Action item
Your answer should consist of each line below that contains the string "brief".

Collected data
********

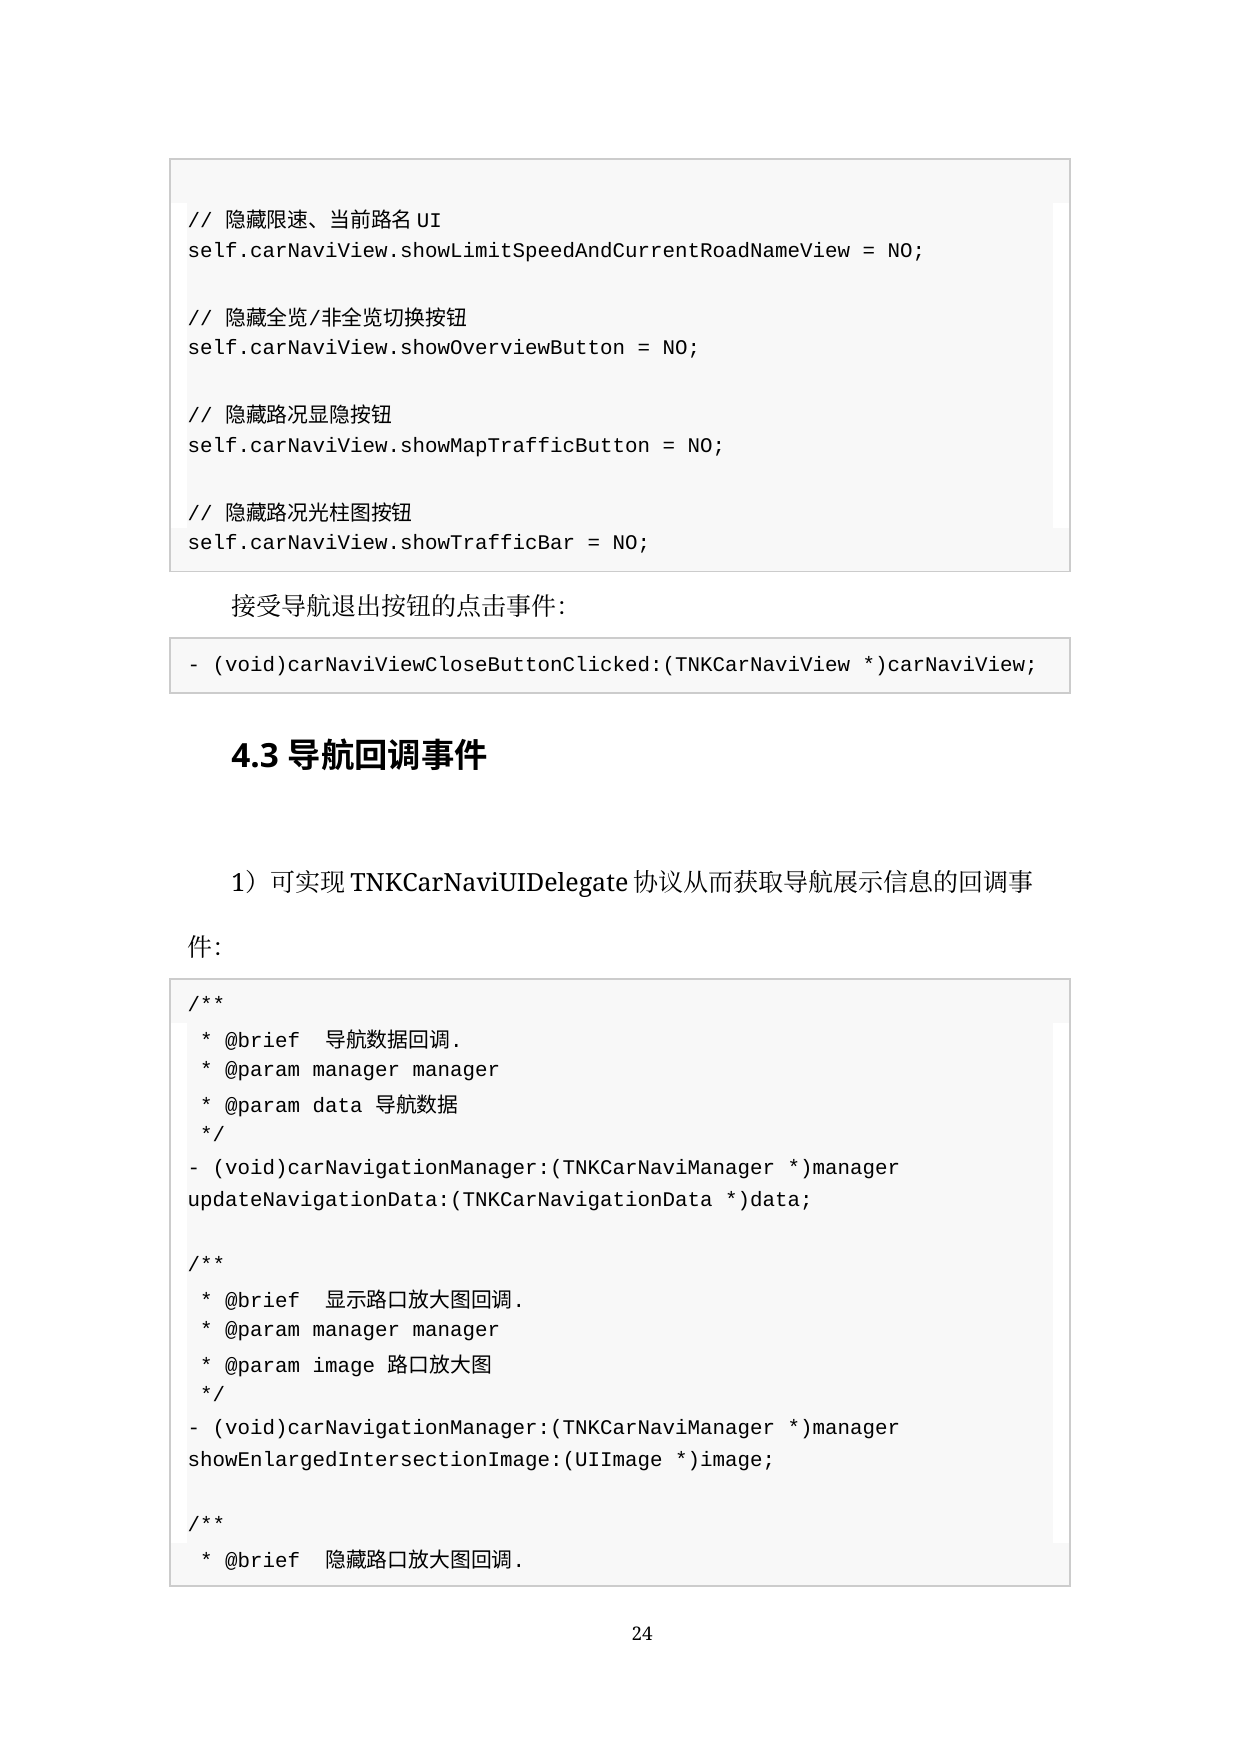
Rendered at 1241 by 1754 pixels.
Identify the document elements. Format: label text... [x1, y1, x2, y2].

text // 隐藏限速、当前路名UI [187, 203, 1053, 235]
text * @brief 导航数据回调. [187, 1023, 1053, 1055]
text - (void)carNaviViewCloseButtonClicked:(TNKCarNaviView *)carNaviView; [171, 639, 1069, 692]
text */ [187, 1380, 1053, 1413]
text 接受导航退出按钮的点击事件： [187, 572, 1053, 637]
text // 隐藏路况光柱图按钮 [187, 495, 1053, 516]
text /** [187, 1250, 1053, 1283]
text // 隐藏全览/非全览切换按钮 [187, 300, 1053, 333]
text * @param image 路口放大图 [187, 1348, 1053, 1380]
text * @param manager manager [187, 1315, 1053, 1348]
text self.carNaviView.showOverviewButton = NO; [187, 333, 1053, 365]
text self.carNaviView.showMapTrafficButton = NO; [187, 430, 1053, 463]
text self.carNaviView.showTrafficBar = NO; [171, 516, 1069, 571]
text * @param data 导航数据 [187, 1088, 1053, 1120]
text * @brief 显示路口放大图回调. [187, 1283, 1053, 1315]
text /** [171, 980, 1069, 1023]
text */ [187, 1120, 1053, 1153]
text self.carNaviView.showLimitSpeedAndCurrentRoadNameView = NO; [187, 235, 1053, 268]
text * @param manager manager [187, 1055, 1053, 1088]
subtitle 4.3 导航回调事件 [187, 721, 1053, 786]
text - (void)carNavigationManager:(TNKCarNaviManager *)manager showEnlargedIntersectionImage:(UIImage *)image; [187, 1413, 1053, 1478]
text // 隐藏路况显隐按钮 [187, 398, 1053, 430]
text * @brief 隐藏路口放大图回调. [171, 1531, 1069, 1585]
text /** [187, 1510, 1053, 1531]
text 1）可实现TNKCarNaviUIDelegate协议从而获取导航展示信息的回调事件： [187, 848, 1053, 978]
text - (void)carNavigationManager:(TNKCarNaviManager *)manager updateNavigationData:(TNKCarNavigationData *)data; [187, 1153, 1053, 1218]
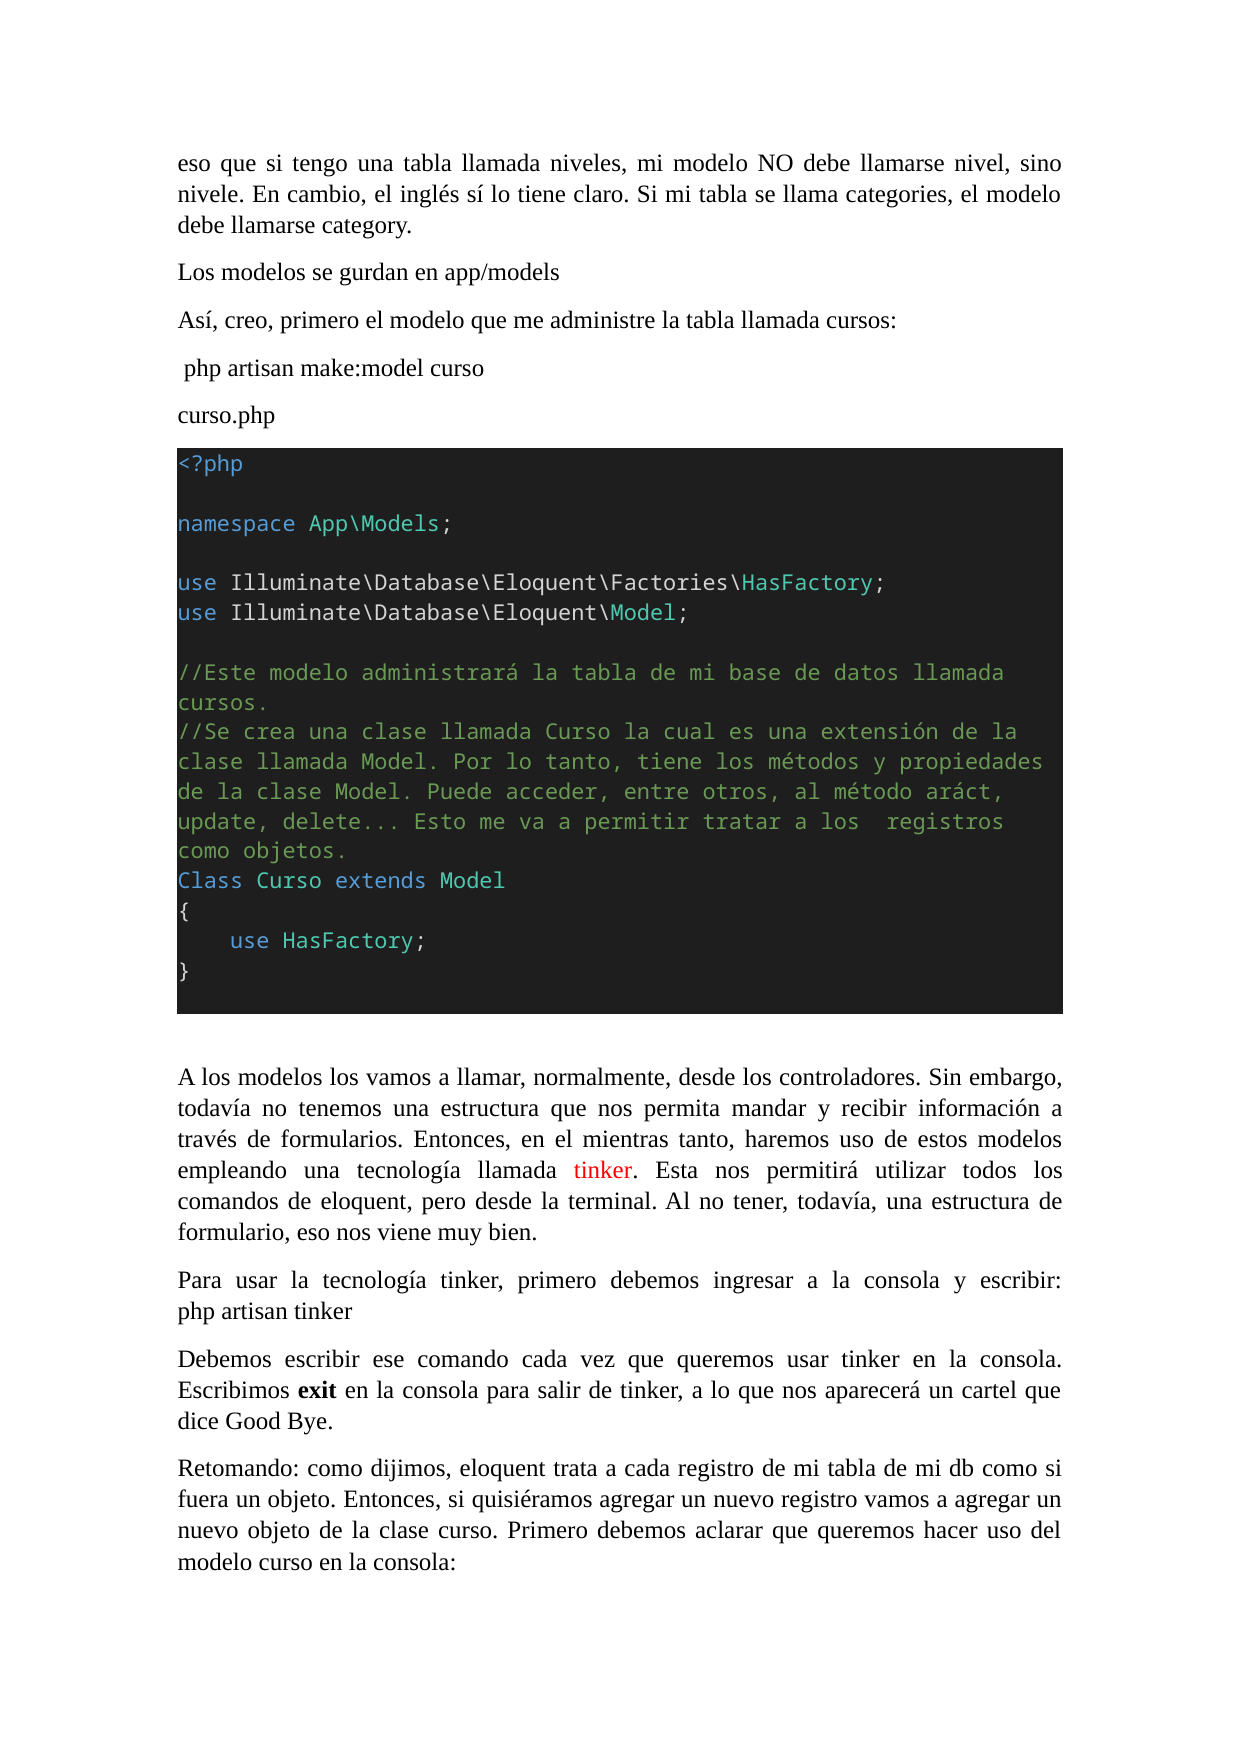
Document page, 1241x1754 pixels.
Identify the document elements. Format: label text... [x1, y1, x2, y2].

********

Result of the exercise
text * @brief 导航数据回调. [187, 1023, 1053, 1055]
text * @brief 显示路口放大图回调. [187, 1283, 1053, 1315]
text * @brief 隐藏路口放大图回调. [171, 1531, 1069, 1585]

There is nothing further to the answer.